-- Exercise materials start --
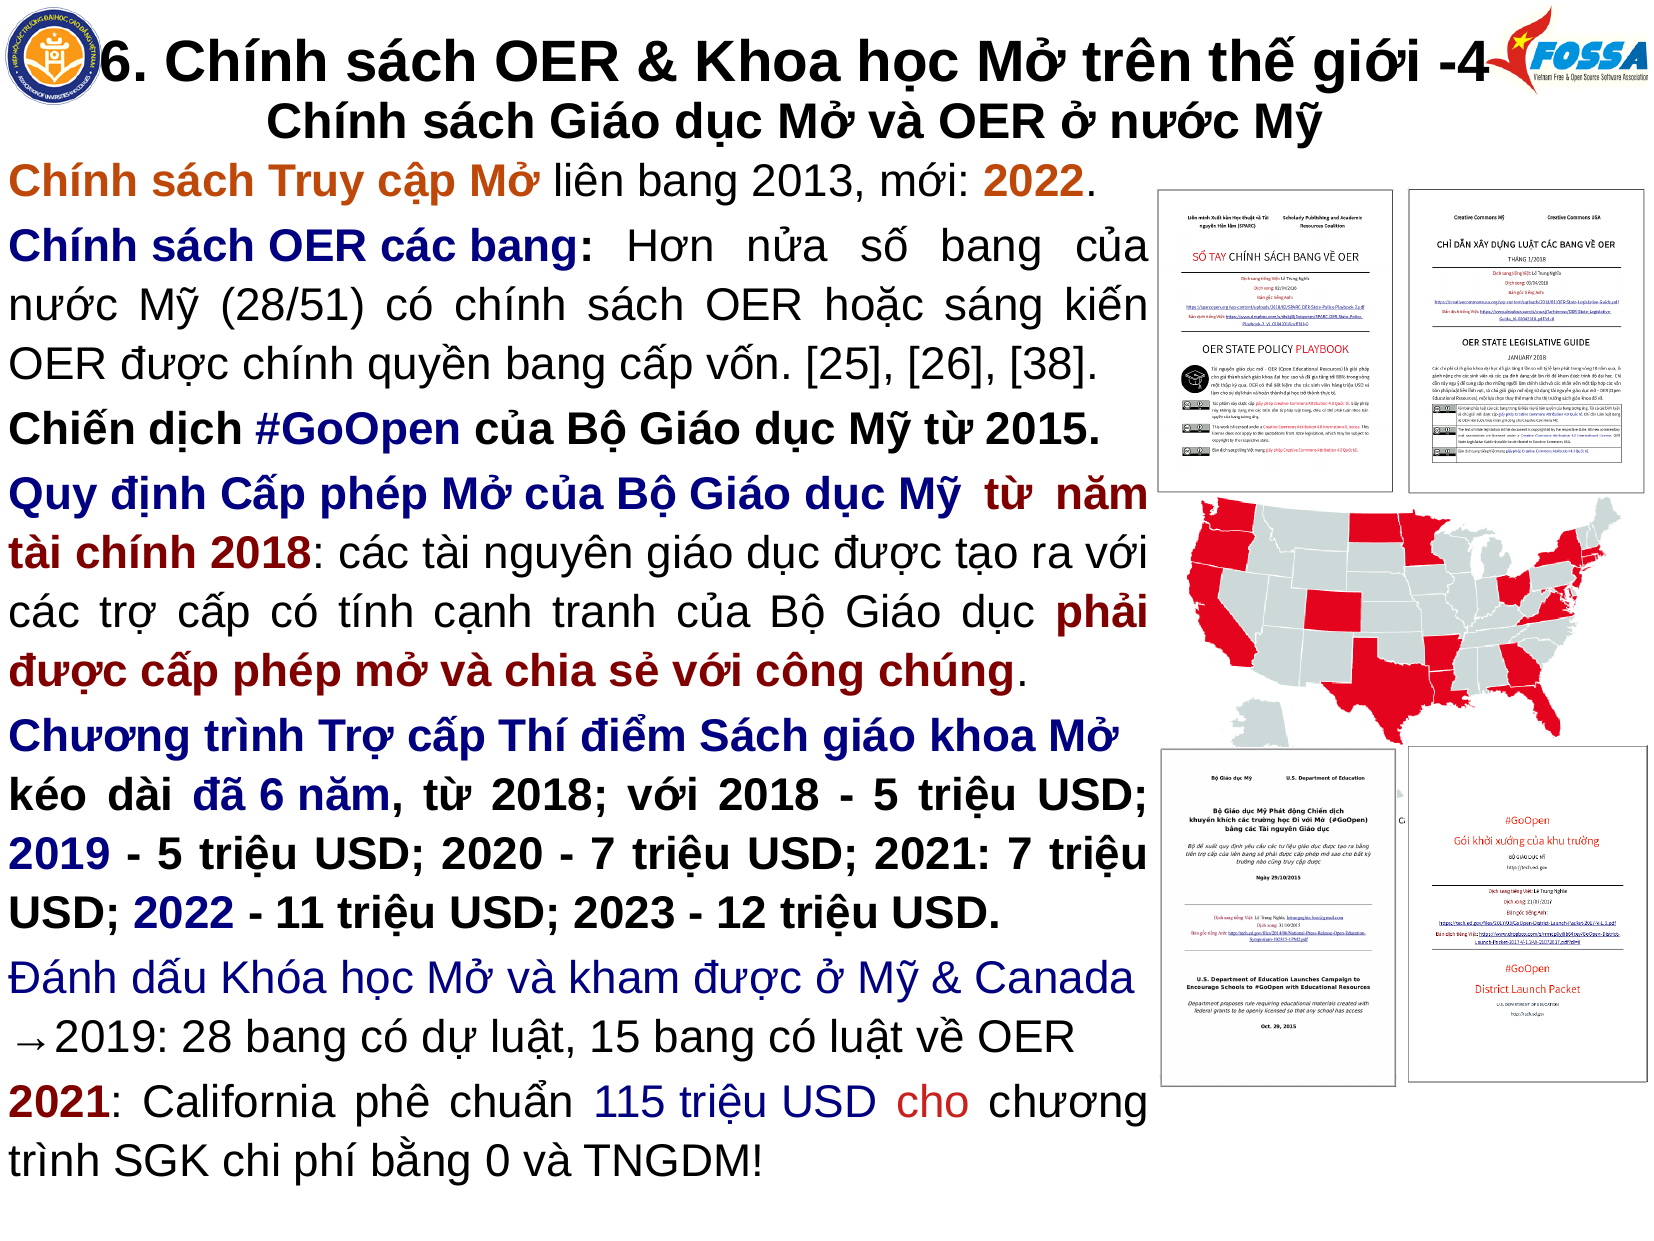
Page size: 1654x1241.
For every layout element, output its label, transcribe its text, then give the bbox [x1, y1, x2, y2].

picture [1, 5, 107, 23]
picture [1485, 5, 1648, 95]
title 6. Chính sách OER & Khoa học Mở trên thế giới -4 Chính sách Giáo dục Mở và OER ở nước Mỹ [0, 23, 1621, 154]
picture [1156, 187, 1649, 1088]
text_box Chính sách Truy cập Mở liên bang 2013, mới: 2022. Chính sách OER các bang: Hơn nửa số bang của nước Mỹ (28/51) có chính sách OER hoặc sáng kiến OER được chính quyền bang cấp vốn. [25], [26], [38]. Chiến dịch #GoOpen của Bộ Giáo dục Mỹ từ 2015. Quy định Cấp phép Mở của Bộ Giáo dục Mỹ từ năm tài chính 2018: các tài nguyên giáo dục được tạo ra với các trợ cấp có tính cạnh tranh của Bộ Giáo dục phải được cấp phép mở và chia sẻ với công chúng. Chương trình Trợ cấp Thí điểm Sách giáo khoa Mở kéo dài đã 6 năm, từ 2018; với 2018 - 5 triệu USD; 2019 - 5 triệu USD; 2020 - 7 triệu USD; 2021: 7 triệu USD; 2022 - 11 triệu USD; 2023 - 12 triệu USD. Đánh dấu Khóa học Mở và kham được ở Mỹ & Canada→2019: 28 bang có dự luật, 15 bang có luật về OER 2021: California phê chuẩn 115 triệu USD cho chương trình SGK chi phí bằng 0 và TNGDM! [0, 140, 1165, 1241]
-- Exercise materials end --
* Exercise requirements *
Render every line of the material above as a numbered list, leaving out blank lines and any images.

* Solution to this problem *
1. Page size: 1654x1241.
2. For every layout element, output its label, transcribe its text, then give the bbox [x1, y1, x2, y2].
3. picture [1, 5, 107, 23]
4. picture [1485, 5, 1648, 95]
5. title 6. Chính sách OER & Khoa học Mở trên thế giới -4 Chính sách Giáo dục Mở và OER ở nước Mỹ [0, 23, 1621, 154]
6. picture [1156, 187, 1649, 1088]
7. text_box Chính sách Truy cập Mở liên bang 2013, mới: 2022. Chính sách OER các bang: Hơn nửa số bang của nước Mỹ (28/51) có chính sách OER hoặc sáng kiến OER được chính quyền bang cấp vốn. [25], [26], [38]. Chiến dịch #GoOpen của Bộ Giáo dục Mỹ từ 2015. Quy định Cấp phép Mở của Bộ Giáo dục Mỹ từ năm tài chính 2018: các tài nguyên giáo dục được tạo ra với các trợ cấp có tính cạnh tranh của Bộ Giáo dục phải được cấp phép mở và chia sẻ với công chúng. Chương trình Trợ cấp Thí điểm Sách giáo khoa Mở kéo dài đã 6 năm, từ 2018; với 2018 - 5 triệu USD; 2019 - 5 triệu USD; 2020 - 7 triệu USD; 2021: 7 triệu USD; 2022 - 11 triệu USD; 2023 - 12 triệu USD. Đánh dấu Khóa học Mở và kham được ở Mỹ & Canada→2019: 28 bang có dự luật, 15 bang có luật về OER 2021: California phê chuẩn 115 triệu USD cho chương trình SGK chi phí bằng 0 và TNGDM! [0, 140, 1165, 1241]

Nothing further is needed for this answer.